Gov. Jeff Colyer chose a still-shuttered Topeka storefront Monday to sign a bill characterized as a tool of economic development that legalizes self-service beer establishments, the sale of alcoholic beverages earlier in the morning and marketing of liquor-infused food products.
The new law also permits microbrewery businesses to contract with other microbreweries to produce and package beer, manufacture beer with a higher alcohol content and clarified state statute regarding refillable take-home growlers often marketed at microbreweries.

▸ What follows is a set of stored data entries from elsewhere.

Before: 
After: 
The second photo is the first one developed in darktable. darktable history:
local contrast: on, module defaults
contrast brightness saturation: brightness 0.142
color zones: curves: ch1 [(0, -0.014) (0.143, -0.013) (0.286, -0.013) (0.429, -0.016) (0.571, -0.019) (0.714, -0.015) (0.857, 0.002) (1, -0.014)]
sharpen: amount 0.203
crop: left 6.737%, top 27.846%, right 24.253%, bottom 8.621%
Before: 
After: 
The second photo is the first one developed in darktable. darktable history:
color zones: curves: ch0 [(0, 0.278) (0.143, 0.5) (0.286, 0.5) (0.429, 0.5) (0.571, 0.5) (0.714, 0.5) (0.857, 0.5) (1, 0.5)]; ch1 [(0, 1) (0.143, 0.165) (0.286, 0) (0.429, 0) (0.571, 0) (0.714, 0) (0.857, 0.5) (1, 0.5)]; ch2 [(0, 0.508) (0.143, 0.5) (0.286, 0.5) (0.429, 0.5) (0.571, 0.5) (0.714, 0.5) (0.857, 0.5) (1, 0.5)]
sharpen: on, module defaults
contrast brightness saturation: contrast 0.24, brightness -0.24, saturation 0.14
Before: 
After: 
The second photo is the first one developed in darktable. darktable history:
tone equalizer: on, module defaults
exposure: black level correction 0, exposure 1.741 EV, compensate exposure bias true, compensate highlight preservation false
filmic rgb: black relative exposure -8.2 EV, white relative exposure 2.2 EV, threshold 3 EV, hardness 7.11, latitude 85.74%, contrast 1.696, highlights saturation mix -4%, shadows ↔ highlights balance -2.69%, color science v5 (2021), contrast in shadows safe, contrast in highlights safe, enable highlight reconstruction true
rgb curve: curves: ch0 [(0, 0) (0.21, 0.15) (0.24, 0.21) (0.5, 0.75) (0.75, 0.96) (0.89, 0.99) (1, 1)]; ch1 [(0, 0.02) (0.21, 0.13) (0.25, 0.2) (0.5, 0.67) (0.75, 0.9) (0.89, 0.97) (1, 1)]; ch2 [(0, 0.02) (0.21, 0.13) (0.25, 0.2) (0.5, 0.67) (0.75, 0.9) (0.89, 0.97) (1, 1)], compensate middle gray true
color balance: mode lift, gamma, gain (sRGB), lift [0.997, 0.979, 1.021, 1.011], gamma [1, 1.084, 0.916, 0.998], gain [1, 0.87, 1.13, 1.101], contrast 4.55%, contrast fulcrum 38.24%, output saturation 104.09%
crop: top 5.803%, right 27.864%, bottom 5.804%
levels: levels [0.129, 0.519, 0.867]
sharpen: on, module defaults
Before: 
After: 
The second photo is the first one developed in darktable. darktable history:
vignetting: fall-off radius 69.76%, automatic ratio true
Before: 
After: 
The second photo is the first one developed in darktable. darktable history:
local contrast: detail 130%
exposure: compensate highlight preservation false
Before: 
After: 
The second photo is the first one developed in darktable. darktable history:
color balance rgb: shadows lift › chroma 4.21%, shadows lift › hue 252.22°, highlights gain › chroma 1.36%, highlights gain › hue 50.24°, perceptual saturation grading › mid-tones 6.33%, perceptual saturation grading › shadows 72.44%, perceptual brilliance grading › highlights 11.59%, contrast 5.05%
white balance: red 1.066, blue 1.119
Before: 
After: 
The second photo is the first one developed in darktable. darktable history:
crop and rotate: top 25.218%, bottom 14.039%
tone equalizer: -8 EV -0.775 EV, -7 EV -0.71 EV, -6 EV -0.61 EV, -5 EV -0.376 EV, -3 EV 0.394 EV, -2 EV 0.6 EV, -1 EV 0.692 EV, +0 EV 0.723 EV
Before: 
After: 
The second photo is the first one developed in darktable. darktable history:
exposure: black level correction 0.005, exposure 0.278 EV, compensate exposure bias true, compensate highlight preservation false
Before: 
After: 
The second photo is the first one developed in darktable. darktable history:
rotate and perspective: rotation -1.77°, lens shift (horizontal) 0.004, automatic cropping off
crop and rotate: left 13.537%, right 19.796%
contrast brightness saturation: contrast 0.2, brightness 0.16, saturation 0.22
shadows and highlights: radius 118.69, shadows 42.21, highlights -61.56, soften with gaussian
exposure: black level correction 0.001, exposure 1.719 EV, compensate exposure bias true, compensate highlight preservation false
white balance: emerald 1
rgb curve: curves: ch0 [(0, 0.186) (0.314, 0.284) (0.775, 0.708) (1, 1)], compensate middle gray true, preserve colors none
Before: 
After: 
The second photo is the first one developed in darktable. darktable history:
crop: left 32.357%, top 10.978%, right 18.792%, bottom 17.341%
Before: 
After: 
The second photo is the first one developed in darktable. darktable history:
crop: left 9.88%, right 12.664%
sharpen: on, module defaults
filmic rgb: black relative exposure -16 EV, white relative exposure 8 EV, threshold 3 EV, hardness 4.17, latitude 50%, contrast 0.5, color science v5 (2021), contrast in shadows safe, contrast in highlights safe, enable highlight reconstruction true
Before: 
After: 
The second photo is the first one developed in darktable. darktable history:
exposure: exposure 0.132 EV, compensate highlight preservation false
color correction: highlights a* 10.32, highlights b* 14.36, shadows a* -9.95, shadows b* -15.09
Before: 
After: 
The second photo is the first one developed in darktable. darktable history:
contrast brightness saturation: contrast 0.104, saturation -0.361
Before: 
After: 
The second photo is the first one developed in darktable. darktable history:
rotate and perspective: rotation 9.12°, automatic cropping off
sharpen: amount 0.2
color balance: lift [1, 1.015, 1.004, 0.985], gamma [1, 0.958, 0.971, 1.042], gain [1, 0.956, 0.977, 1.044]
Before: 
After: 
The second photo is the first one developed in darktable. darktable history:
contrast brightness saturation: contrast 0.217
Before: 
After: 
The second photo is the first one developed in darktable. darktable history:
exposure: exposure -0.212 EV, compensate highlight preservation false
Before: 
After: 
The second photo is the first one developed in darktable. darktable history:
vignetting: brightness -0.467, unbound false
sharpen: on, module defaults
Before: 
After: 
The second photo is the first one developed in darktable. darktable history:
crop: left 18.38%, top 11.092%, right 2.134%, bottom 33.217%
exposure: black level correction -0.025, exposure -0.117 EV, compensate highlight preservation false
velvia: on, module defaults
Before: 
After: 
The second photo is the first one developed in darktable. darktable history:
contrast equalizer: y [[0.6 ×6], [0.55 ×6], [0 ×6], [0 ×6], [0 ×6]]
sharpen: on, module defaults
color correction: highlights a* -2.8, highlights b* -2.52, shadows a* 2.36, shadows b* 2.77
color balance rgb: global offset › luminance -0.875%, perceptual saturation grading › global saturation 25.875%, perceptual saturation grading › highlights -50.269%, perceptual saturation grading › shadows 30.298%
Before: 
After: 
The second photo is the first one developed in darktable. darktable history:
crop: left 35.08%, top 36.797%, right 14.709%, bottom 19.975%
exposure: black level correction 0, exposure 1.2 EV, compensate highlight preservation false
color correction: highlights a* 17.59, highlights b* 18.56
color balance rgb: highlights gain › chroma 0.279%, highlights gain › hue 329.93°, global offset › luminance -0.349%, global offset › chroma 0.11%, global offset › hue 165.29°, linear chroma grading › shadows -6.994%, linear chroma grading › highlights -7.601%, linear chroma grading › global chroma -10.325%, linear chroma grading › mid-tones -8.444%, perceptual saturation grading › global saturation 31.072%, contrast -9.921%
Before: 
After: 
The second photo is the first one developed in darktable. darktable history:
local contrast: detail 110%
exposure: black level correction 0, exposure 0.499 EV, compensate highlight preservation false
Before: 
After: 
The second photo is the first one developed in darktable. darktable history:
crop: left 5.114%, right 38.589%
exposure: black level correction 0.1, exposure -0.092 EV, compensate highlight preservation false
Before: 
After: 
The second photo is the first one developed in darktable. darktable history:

“It is important in Kansas that we keep up with the market, that we provide opportunities and we allow new businesses to grow and thrive in our state,” Colyer said. “Our existing businesses that are here, they want to build on the opportunities that are out there.”
Under House Bill 2470, Kansas joined with 46 states to grant authority for a restaurant to feature digital self-service beer sales. The idea is for customers to make use of a temporary debit card at a bar to sample a wide selection of beers on tap.
In downtown Topeka, the Brew Bank plans to open in a vacant downtown building and become the first restaurant of this type in the state. The developers of Brew Bank were winners of a local business development competition called Top Tank, which agreed to invest $100,000 in start-up capital.
“As technology and methods advance within the brewing industry, it is vital that Kansas evolve and advance with it,” said Dusty Snethen, one of three operators of Brew Bank. “It’s not only going to benefit my hometown of Topeka, Kansas, but my home state of Kansas. I’m very proud of that.”
The bill expanded on current state law allowing for self-serve wine to enable beer to be sold with automated devices at public venues, clubs and drinking establishments. The measure requires video monitoring of the self-pour equipment and maintenance of the recordings for 60 days and guarantees access of the video to law enforcement.
Another key provision allows licensed establishments to initiate sales of alcoholic beverages at 6 a.m. rather than the current standard of 9 a.m. Last call would remain the same because restaurants and bars would have to stop serving at 2 a.m.
It was primarily sought by businesses interested in catering to third-shift employees who get off work in the early-morning hours or to people interested in watching international sporting events on television. Other patrons had requested cocktails with breakfast or brunch, advocates said.
“My district is along the state line, and we’ve got a lot of people that go from Kansas over to Missouri for brunch, and I’d like to keep that business in Kansas,” said Rep. Sean Tarwater, a Stilwell Republican.
The law clarified that take-home growlers at microbreweries were legal in Kansas, despite use of the refillable containers for nearly 30 years by the industry in Kansas. Breweries also are allowed by the new law to make stronger beer by raising the alcohol content limit to 15 percent by weight instead of the current limit of 10 percent.
Liquor-infused candy will be allowed to be manufactured and sold in Kansas under the law.These licensed businesses will be regulated by the Alcoholic Beverage Control in the Kansas Department of Revenue.
The bill merged sections of three separate pieces of legislation and was approved by the Senate 34-4 and by the House 94-28. Members of the House and Senate negotiated the final package with industry representatives and state regulators, said Sen. Bud Estes, R-Dodge City.
“Everybody worked quite well together. Good compromises were made,” Estes said. “In all, this was a joint effort that people could live with and would be beneficial to the industry.”